__What to do__
Go through the entries below and say how many lines contain the string "regions"; write only that number.
--- START ---
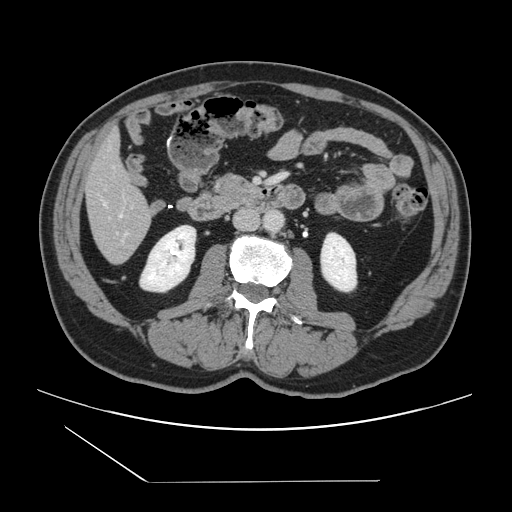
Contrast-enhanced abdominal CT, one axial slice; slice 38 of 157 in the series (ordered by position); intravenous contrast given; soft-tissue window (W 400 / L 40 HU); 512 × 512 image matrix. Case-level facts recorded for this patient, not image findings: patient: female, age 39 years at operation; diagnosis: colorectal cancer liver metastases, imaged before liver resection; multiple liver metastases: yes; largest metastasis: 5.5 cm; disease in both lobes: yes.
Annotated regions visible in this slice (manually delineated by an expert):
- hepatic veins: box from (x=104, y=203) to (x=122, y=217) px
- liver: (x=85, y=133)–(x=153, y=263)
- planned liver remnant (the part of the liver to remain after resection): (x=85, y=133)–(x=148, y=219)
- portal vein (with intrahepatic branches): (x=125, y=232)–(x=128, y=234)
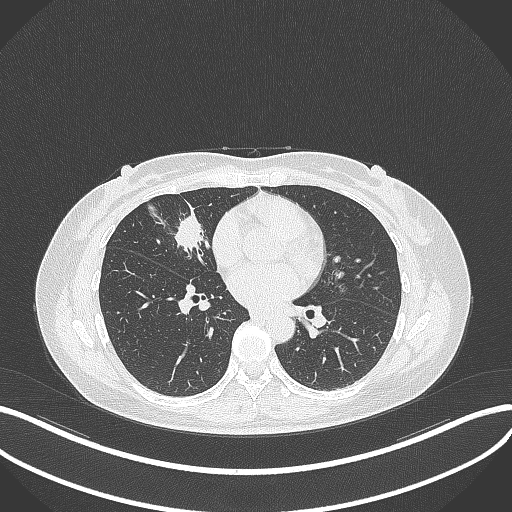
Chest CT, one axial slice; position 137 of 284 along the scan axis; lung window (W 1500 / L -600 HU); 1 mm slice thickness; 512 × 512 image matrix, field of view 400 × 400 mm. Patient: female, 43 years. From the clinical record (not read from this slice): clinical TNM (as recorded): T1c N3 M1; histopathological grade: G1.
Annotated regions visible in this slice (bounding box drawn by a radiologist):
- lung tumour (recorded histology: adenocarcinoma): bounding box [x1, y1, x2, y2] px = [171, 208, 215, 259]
--- END ---
--- START ---
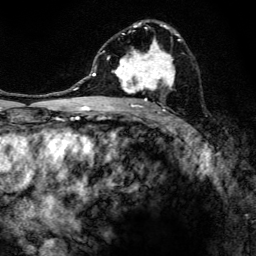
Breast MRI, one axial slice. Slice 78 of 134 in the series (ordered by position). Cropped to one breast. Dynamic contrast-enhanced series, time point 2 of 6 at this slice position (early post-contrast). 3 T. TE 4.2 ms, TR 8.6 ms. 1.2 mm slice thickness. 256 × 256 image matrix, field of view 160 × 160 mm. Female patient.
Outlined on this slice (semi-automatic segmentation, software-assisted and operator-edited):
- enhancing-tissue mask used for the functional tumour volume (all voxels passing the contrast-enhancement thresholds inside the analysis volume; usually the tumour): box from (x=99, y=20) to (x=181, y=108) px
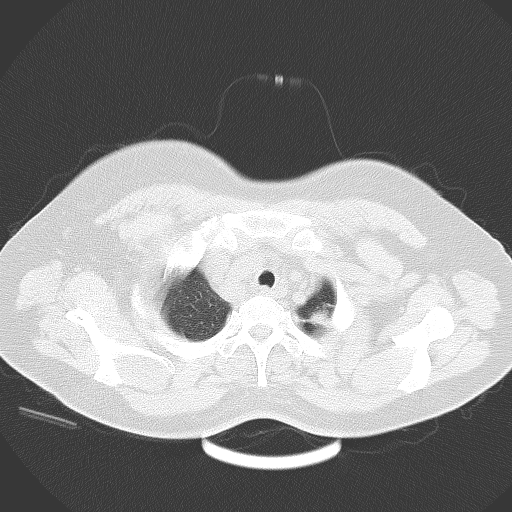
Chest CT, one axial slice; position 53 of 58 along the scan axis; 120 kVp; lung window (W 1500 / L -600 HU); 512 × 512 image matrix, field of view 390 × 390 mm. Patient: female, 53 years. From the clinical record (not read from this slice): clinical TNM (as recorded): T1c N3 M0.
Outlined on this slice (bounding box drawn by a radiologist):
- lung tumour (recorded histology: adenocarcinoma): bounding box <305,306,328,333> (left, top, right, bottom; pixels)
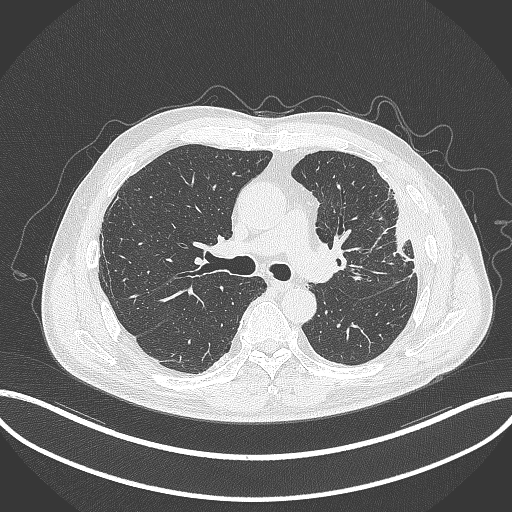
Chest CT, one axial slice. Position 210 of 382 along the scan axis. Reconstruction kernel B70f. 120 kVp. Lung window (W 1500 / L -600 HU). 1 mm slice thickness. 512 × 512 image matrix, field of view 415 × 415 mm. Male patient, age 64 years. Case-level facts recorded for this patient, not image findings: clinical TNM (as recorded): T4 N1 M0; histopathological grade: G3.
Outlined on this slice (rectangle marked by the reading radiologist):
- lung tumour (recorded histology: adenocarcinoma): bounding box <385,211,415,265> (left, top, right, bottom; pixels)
--- END ---
--- START ---
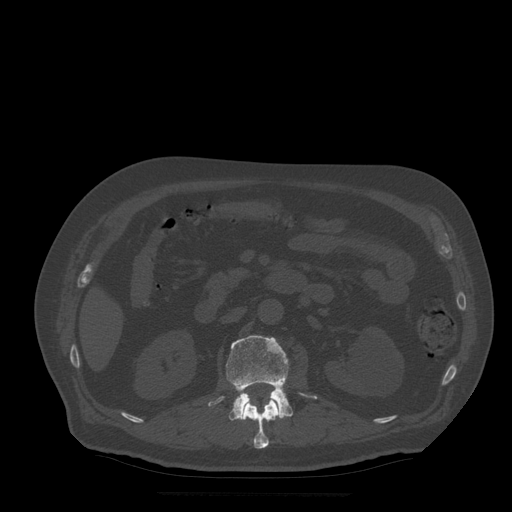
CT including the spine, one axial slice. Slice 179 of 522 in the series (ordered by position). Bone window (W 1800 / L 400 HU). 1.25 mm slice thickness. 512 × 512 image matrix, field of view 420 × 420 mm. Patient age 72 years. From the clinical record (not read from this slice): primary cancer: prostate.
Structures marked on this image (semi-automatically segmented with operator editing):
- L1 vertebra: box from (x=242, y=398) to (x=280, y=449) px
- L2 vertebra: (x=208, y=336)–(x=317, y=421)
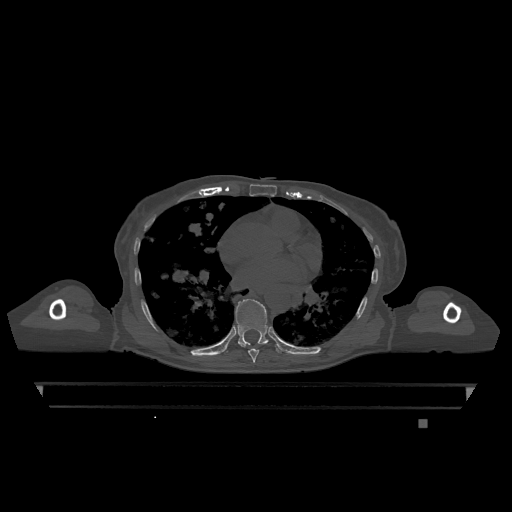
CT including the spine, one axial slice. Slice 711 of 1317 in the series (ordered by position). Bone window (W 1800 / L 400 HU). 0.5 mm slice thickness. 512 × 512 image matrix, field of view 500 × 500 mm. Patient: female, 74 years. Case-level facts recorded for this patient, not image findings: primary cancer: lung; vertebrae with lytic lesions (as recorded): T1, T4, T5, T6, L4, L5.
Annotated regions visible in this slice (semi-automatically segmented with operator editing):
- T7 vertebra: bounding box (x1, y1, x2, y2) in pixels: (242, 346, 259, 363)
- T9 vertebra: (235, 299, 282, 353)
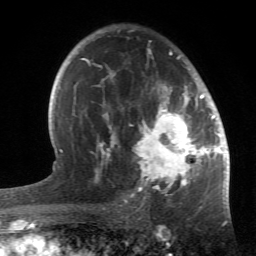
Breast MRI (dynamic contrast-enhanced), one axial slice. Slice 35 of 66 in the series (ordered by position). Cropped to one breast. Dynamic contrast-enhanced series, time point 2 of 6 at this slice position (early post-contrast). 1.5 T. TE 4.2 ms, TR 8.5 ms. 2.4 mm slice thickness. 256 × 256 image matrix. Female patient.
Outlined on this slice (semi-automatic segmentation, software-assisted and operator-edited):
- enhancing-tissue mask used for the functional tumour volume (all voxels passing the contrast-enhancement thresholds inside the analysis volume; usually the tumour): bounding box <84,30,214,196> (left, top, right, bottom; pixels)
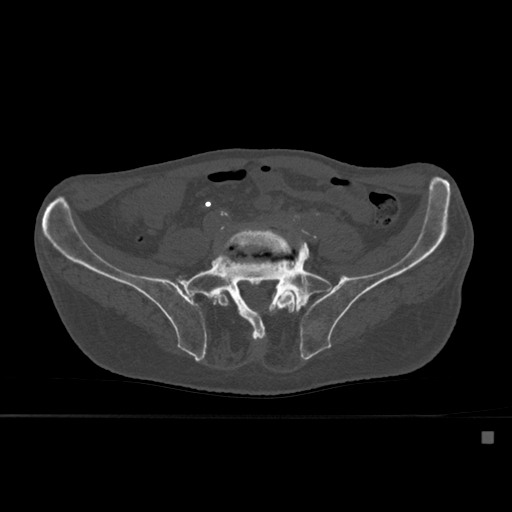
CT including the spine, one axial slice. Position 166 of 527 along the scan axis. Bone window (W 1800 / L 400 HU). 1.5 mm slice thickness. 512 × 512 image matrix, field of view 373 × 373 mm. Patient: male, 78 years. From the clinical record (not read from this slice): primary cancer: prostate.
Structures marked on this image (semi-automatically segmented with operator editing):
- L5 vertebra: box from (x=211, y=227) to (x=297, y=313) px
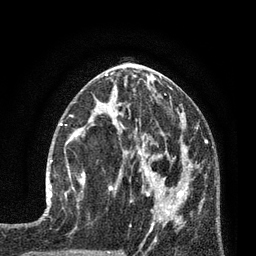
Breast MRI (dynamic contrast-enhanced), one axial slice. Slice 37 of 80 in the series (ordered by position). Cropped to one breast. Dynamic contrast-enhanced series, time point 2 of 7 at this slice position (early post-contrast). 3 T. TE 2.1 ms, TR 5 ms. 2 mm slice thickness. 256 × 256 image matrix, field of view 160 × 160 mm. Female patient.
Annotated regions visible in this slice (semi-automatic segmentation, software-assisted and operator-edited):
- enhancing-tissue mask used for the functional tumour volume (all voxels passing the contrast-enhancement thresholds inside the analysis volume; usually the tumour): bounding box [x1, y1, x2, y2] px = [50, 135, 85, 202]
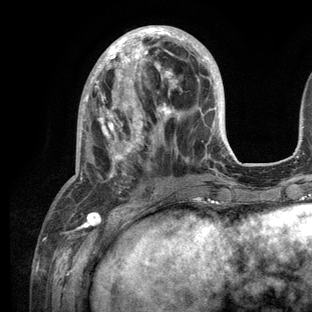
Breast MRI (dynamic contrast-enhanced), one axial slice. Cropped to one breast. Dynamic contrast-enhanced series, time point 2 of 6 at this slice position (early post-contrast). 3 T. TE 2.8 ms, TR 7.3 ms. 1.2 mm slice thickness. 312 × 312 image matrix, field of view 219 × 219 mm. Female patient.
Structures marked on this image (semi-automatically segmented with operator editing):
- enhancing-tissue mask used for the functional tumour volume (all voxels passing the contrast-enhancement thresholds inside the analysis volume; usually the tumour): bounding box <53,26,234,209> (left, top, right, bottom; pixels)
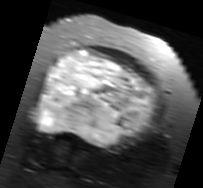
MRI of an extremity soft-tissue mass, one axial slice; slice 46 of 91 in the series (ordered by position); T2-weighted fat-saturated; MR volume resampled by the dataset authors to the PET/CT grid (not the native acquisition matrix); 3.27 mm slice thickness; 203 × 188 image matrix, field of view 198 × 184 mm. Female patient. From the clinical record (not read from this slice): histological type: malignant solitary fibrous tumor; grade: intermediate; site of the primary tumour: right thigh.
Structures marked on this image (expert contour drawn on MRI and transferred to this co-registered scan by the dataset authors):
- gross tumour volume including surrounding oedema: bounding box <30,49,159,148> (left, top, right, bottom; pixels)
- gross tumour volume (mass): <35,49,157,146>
--- END ---
__Exercise result__
4